Neuartige Proteine könnten unsere Anforderungen an die Ernährungssicherheit erfüllen
Neue Eiweißquellen bilden den Schlüssel zur Bewältigung der ökologischen Herausforderung der Ernährung einer wachsenden Bevölkerung. Um die steigende Nachfrage zu befriedigen, ist eine Verdoppelung der derzeitigen Eiweißproduktion bis 2050 notwendig, es müssen unbedingt nachhaltige, alternative Eiweißquellen gefunden werden, die wirtschaftlich in Mengen produziert werden können, die den wachsenden Bedarf der Lebensmittel- und Futtermittelindustrie decken. Einzellige Proteine, wie z. B. Hefezellen, sowie Mikroalgen und Insekten, stellen allesamt interessante Möglichkeiten dar.
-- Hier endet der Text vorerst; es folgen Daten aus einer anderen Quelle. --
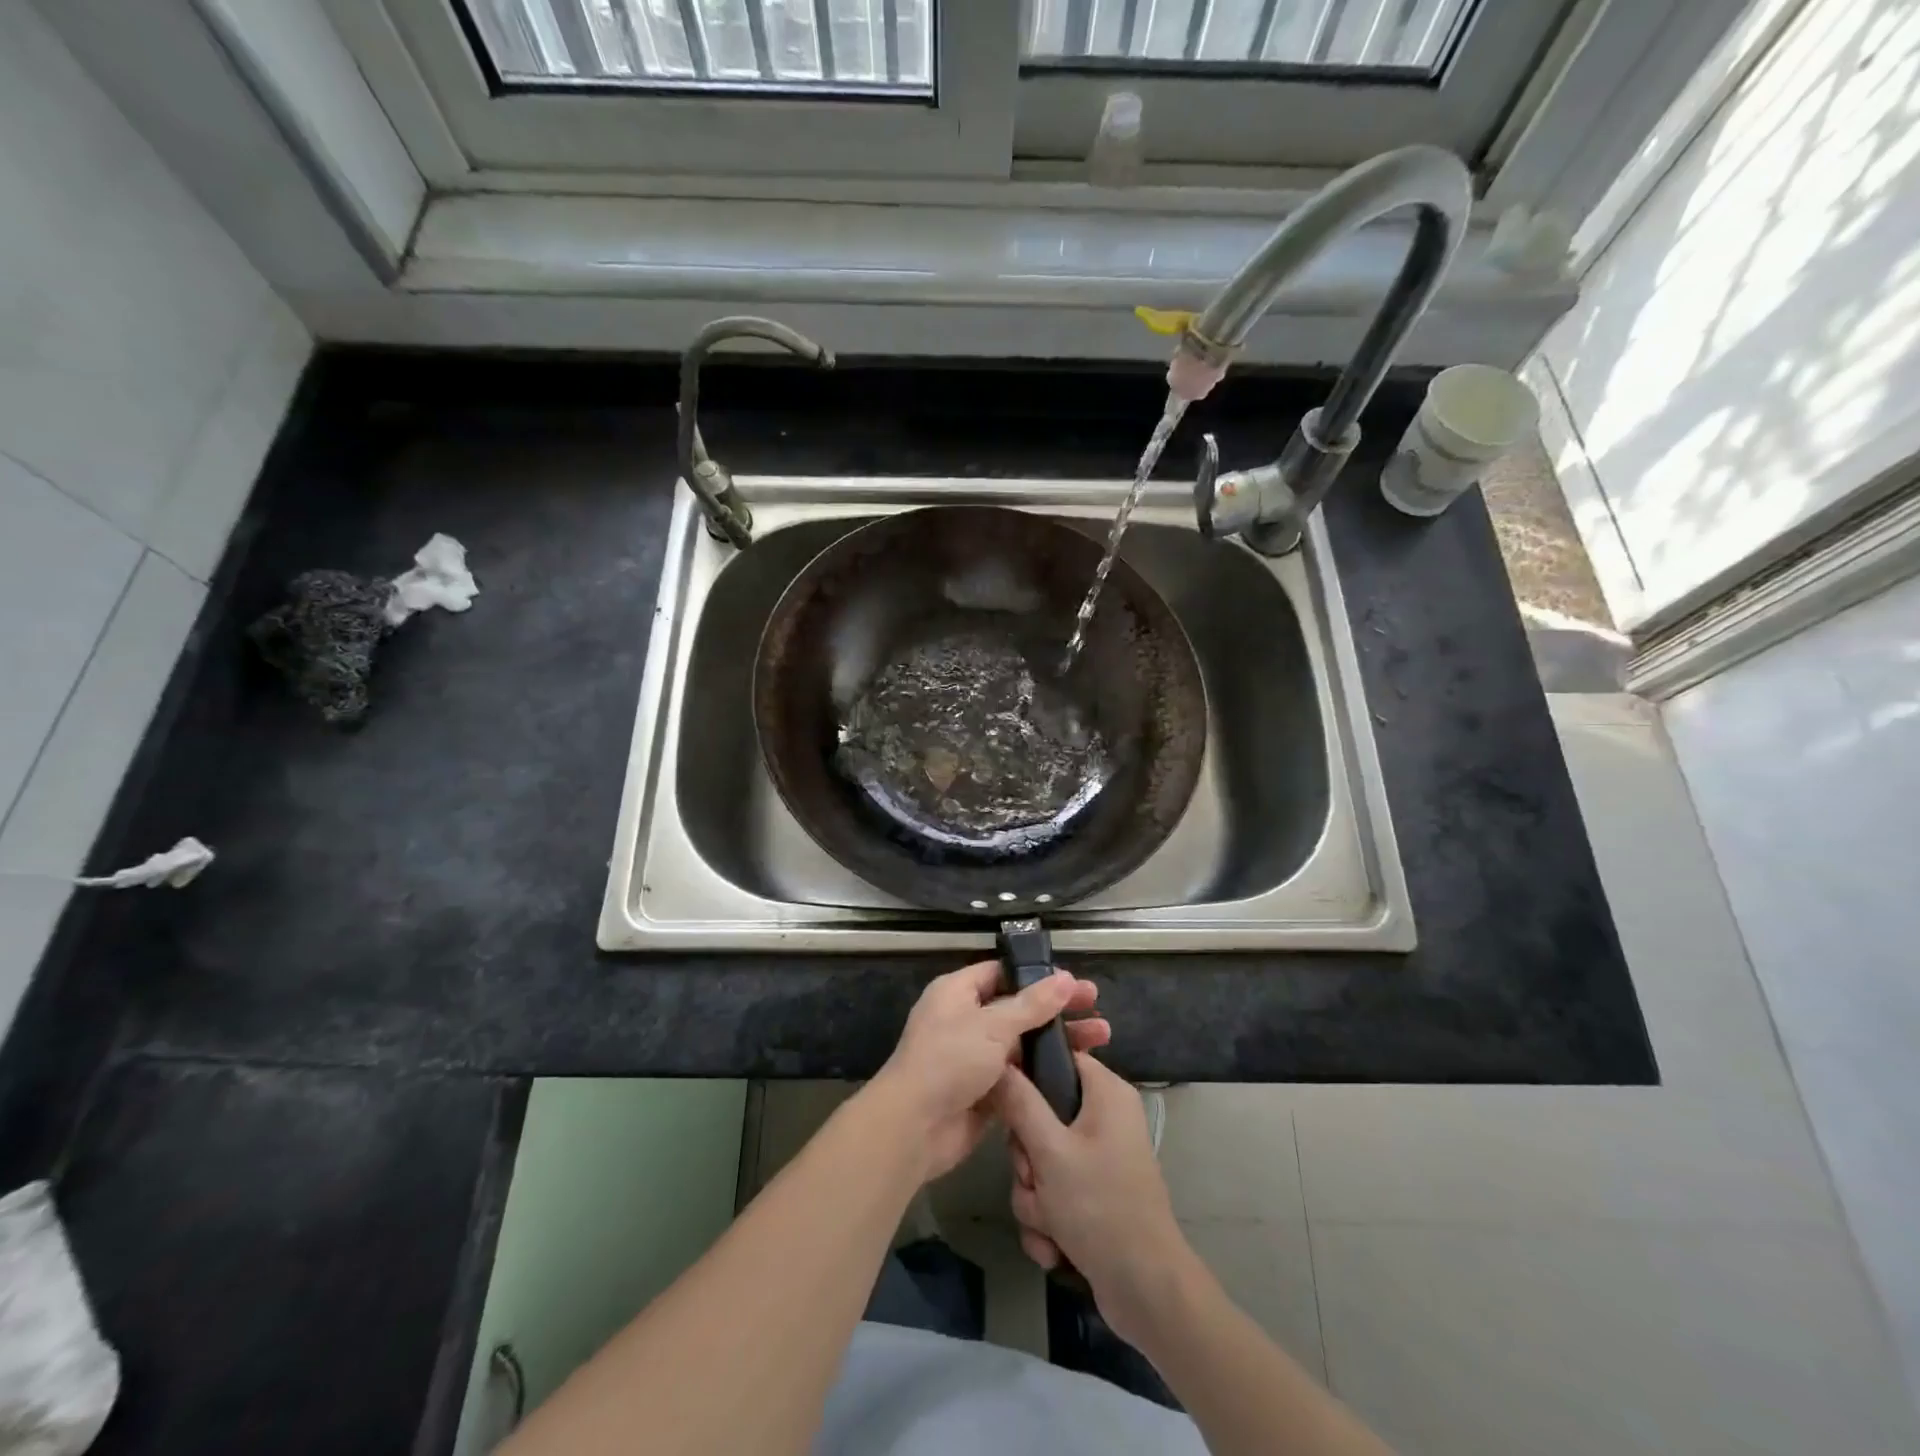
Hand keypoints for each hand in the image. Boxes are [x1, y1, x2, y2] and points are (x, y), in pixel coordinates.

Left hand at [869, 961, 1109, 1181]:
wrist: (914, 1128)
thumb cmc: (948, 1061)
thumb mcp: (992, 1026)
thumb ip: (1032, 1004)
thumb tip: (1065, 978)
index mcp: (957, 993)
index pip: (1002, 973)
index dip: (1037, 975)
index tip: (1073, 981)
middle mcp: (966, 1020)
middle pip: (1018, 1007)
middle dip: (1057, 1008)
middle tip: (1096, 1007)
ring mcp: (976, 1057)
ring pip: (1024, 1042)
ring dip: (1058, 1040)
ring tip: (1102, 1038)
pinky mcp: (986, 1091)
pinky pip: (1021, 1075)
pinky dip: (1046, 1072)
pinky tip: (1079, 1071)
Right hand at [995, 1053, 1188, 1346]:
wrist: (1146, 1293)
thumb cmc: (1100, 1206)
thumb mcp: (1050, 1151)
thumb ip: (1020, 1103)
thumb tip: (998, 1061)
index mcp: (1106, 1093)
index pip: (1059, 1057)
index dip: (1029, 1075)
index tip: (1009, 1102)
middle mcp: (1105, 1119)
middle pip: (1042, 1115)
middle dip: (1028, 1158)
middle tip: (1035, 1177)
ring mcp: (1099, 1160)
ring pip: (1041, 1160)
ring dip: (1034, 1196)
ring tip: (1049, 1223)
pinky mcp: (1093, 1196)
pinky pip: (1053, 1193)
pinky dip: (1048, 1221)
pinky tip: (1055, 1247)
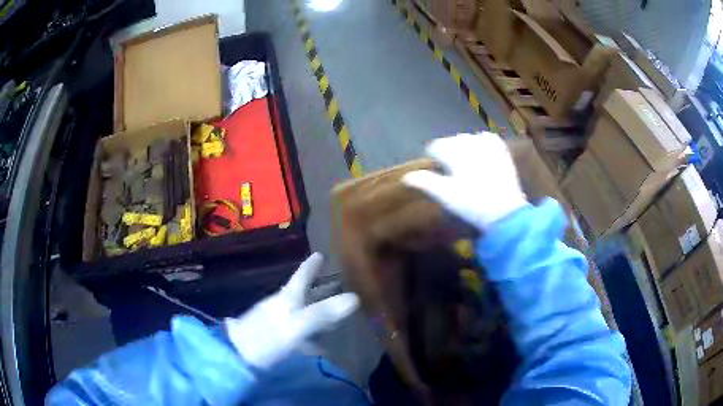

In einem EU-unterstützten Projekt wurde untersucht, wie Lebensmittel und Futtermittel aus diesen Quellen in großem Maßstab auf den Markt gebracht werden können. „Im Rahmen des Projekts haben wir festgestellt, dass die NextGen-Proteine einen geringeren CO2-, Wasser- und Landfußabdruck aufweisen als konventionelle Proteinproduktion. Die Prozesse sind effizient und entsprechen den Grundsätzen der Abfallminderung, des Recyclings und der Wiederverwendung“, erklärt Birgir Örn Smárason, Koordinator des Projekts NextGenProteins.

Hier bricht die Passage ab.